» WHAT TO PRODUCE
All lines in the data bearing the string "right" should be identified and copied.

Top of MATERIAL FOR THIS EXERCISE

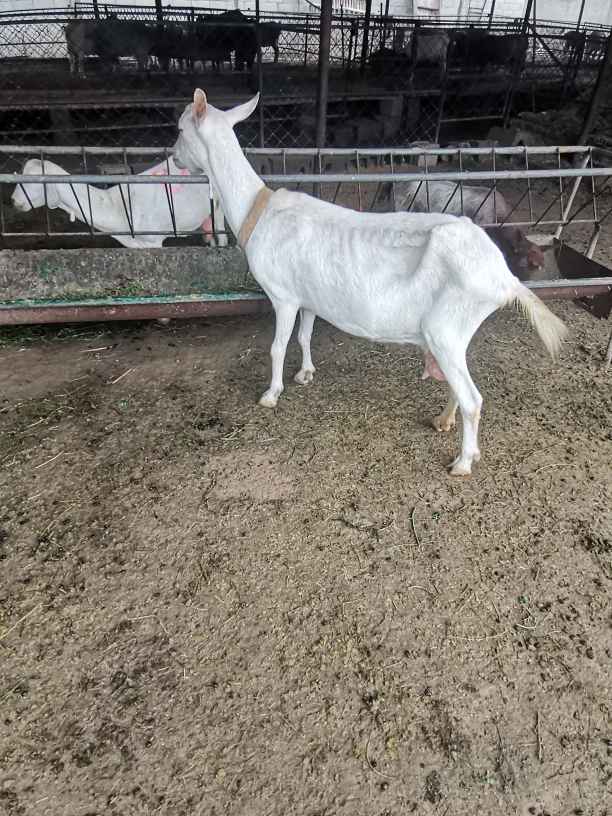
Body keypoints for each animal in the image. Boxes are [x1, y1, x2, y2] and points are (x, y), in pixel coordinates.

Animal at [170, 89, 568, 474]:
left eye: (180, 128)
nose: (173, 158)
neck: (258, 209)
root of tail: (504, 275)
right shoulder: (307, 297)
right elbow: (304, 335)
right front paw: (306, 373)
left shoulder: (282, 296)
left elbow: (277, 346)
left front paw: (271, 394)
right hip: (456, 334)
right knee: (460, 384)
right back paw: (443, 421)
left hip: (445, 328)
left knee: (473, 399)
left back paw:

Bottom of MATERIAL FOR THIS EXERCISE

» EXPECTED ANSWER
right shoulder: (307, 297)
right elbow: (304, 335)
right front paw: (306, 373)
right hip: (456, 334)
right knee: (460, 384)
right back paw: (443, 421)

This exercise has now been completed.